> Извлечённый текст:
О войне в Сирии, в которой участвует российская армия, мы, как правило, узнаем из скупых сводок генштаба и, к сожалению, трагичных новостей о гибели военнослужащих. Как попадают в Сирию, сколько зарабатывают русские наемники, боятся больше «томагавков» Трампа или боевиков.
О жизни и мыслях российских солдат в Сирии рассказывает Георгий Закревский — человек, прошедший многие горячие точки, инструктор по боевой подготовке одного из подразделений в Донбассе, эксперт по Ближнему Востоку.
На Ближнем Востоке мне доводилось бывать не раз: несколько лет назад я жил и в Сирии, и в Ливане, и еще в паре стран. В Бейруте я вообще проживал в квартале, который целиком принадлежит Хезболле (военизированная политическая партия в Ливане, признанная в ряде стран террористической организацией). Кстати говоря, это самый спокойный и безопасный район в Бейруте. С людьми, которые собираются или уже побывали в Сирии, я контактирую постоянно.
Россиян, воюющих в этой стране, можно разделить на три части: это официальные военнослужащие Минобороны, наемники и добровольцы. (те, кто едут за свой счет — прим. ред). Последних в Сирии почти не осталось. С того момента, как туда завели наш официальный контингент, всем остальным дали понять: прокатившись туда, ты получишь уголовное дело — неважно, за какую сторону воевал.
Во-первых, это нецелесообразно: все, что надо, там и так делается, и с гораздо большей отдачей, чем от горстки добровольцев. Во-вторых, теперь это политика России и ее властей, неофициальных граждан РФ там быть не должно.

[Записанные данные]
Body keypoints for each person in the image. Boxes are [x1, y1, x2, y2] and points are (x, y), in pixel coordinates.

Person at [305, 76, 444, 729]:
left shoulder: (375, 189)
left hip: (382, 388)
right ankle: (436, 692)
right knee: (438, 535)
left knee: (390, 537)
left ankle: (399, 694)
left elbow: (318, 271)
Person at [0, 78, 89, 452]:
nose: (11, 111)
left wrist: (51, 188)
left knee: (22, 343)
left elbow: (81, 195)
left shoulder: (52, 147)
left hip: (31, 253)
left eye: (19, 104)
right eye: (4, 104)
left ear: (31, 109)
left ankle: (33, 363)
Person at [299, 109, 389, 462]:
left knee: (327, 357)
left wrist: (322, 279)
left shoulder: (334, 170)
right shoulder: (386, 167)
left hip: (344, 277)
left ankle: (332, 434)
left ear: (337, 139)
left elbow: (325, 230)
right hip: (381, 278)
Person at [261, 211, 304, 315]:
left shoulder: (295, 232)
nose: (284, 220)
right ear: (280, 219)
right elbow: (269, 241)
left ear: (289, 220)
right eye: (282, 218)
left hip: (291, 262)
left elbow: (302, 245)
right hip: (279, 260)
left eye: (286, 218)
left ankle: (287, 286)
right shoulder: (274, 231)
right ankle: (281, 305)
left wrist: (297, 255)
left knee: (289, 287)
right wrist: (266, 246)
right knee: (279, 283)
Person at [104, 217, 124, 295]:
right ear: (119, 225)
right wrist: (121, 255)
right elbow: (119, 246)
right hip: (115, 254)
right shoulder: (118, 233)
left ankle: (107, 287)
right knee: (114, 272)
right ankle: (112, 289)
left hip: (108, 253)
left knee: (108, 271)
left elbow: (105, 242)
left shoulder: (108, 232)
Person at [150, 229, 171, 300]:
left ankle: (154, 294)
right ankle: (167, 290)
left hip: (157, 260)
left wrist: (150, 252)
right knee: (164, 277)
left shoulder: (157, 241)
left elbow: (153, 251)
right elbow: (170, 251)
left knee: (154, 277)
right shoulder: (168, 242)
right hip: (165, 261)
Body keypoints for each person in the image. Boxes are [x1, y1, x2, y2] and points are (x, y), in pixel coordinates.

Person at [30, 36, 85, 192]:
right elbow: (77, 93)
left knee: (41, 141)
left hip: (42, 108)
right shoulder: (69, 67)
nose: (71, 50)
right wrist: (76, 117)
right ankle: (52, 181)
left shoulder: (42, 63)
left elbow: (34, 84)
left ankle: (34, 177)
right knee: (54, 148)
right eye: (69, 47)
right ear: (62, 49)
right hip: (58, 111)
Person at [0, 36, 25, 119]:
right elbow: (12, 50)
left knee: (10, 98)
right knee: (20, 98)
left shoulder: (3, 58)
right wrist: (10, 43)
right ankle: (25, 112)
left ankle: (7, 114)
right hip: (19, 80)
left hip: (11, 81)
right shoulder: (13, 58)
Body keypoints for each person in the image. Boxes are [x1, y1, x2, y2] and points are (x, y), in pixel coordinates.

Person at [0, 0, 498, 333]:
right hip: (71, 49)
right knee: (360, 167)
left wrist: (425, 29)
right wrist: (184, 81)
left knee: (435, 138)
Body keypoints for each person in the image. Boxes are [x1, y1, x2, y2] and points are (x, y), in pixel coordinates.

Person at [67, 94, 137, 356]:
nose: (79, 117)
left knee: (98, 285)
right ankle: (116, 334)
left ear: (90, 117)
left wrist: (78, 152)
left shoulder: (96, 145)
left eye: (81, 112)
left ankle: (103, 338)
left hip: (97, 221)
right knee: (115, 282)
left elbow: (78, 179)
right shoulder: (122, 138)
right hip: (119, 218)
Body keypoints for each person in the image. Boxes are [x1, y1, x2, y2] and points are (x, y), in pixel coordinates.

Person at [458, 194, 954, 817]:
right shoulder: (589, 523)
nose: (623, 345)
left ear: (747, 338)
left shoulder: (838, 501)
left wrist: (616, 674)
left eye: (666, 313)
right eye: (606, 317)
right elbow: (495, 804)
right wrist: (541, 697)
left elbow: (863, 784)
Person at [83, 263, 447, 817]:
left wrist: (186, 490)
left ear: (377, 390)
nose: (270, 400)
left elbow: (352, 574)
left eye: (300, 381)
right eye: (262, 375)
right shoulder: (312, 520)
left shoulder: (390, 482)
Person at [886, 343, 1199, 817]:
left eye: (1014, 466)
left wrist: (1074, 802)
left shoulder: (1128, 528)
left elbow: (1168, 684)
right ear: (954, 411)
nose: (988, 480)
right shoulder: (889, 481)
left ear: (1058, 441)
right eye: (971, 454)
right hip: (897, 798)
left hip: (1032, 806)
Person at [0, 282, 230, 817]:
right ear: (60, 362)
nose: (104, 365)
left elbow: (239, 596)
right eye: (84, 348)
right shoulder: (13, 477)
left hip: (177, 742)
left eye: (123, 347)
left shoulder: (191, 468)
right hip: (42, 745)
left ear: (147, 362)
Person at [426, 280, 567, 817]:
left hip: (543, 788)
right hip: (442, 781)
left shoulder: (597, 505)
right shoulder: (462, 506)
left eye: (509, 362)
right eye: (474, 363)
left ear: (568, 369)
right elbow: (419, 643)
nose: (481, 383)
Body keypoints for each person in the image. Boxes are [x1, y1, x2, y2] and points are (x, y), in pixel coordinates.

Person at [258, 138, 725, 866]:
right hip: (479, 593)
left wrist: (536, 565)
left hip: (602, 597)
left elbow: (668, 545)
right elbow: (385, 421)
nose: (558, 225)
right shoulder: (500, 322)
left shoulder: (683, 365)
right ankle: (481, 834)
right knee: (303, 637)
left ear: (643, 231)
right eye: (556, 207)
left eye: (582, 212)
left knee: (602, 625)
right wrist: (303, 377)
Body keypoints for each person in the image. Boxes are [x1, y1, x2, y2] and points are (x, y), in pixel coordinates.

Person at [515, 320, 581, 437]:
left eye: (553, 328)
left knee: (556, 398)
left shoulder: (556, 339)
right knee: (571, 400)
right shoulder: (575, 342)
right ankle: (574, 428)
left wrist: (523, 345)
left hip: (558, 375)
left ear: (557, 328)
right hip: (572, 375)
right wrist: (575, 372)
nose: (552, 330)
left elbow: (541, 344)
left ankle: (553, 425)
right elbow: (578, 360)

> Список заданий:
a - Перечислите все группы, на которые в тексте о российских военных в Сирии делятся воюющие там россияне.
b - Продолжите текст о российских военных в Сирии с того места, где он заканчивается.
Материал для выполнения заданий не нужен.

> Ответы к заданиям:
a - Официальные военнослужащие Минобороны, наемники и добровольцы.

b -
Кроме официального контингента есть вояки, которые заезжают по контрактам Минобороны, но не имеют официального статуса военнослужащих. Это группа Вагнера, которую еще называют частной военной компанией, но это не верно: никаких ЧВК в российском правовом поле не существует.
То, что у нас называют ЧВК — это обычные ЧОП, которые параллельно зарегистрированы за рубежом. В России сейчас ходят разговоры об узаконивании ЧВК, но этого не будет: в нынешних условиях никто не даст 5-6 тысячам людей с оружием, прошедших обучение и имеющих возможность быстро мобилизоваться, гулять по просторам России.
Наемники
А вот в Сирии наших наемников используют по полной программе: с ними проще, их не жалко, никто не будет задавать вопросов. По моим оценкам, их около 1500 человек (численность постоянно «плавает»). Набирают их в лагере под Краснодаром, там же обучают и тренируют: полиграф, полоса препятствий.
Раньше наемники зарабатывали неплохо: те, кто участвовал в боевых действиях, могли получать по полтора миллиона рублей в месяц. Люди ездили зарабатывать.
По поводу Донбасса. Вы бы видели уровень тех, кого туда набирают — крайне низкий (почти у всех). То же самое — наемники в Сирии: без гарантий, без страховки, кто туда пойдет? Вы бы пошли за 300 тысяч, причем не просто посидеть где-нибудь в гарнизоне, а в самую горячую точку, где вас будут кидать на отмороженных фанатиков? Воевать надо за деньги (но они должны быть нормальные) или за идею, как это было в Донбассе.
В Донбассе многие шли воевать, будучи непрофессионалами, но у них была мотивация. Если есть то, что называется «дух» и хотя бы минимальная подготовка, то человек может хорошо воевать даже при отсутствии специфических навыков.
Но тех идейных, кто шел в Донбассе первой волне, почти не осталось. Последние уехали прошлым летом. Я это знаю, недавно там был — вернулся в марте. Добровольцы из Донбасса, кстати, тоже набираются в Сирию, но большинство — это уже совсем неквалифицированные бойцы, хотя считают себя спецами.
Контрактники
Основная часть россиян в Сирии — это военнослужащие-контрактники (срочников там нет). Они получают меньше (порядка 100-200 тысяч рублей в месяц), но у них соцпакет, гарантии, страховки, выплаты в случае смерти, увечий и так далее. Если сравнивать наемников и контрактников, то эффективнее как раз регулярные войска. Причем я говорю не об элитных группах ГРУ, а об обычных мотострелках и других частях. Не все, конечно, но те части, которые находятся в постоянной боевой готовности и отправляются в зоны боевых столкновений, очень хорошо оснащены и подготовлены.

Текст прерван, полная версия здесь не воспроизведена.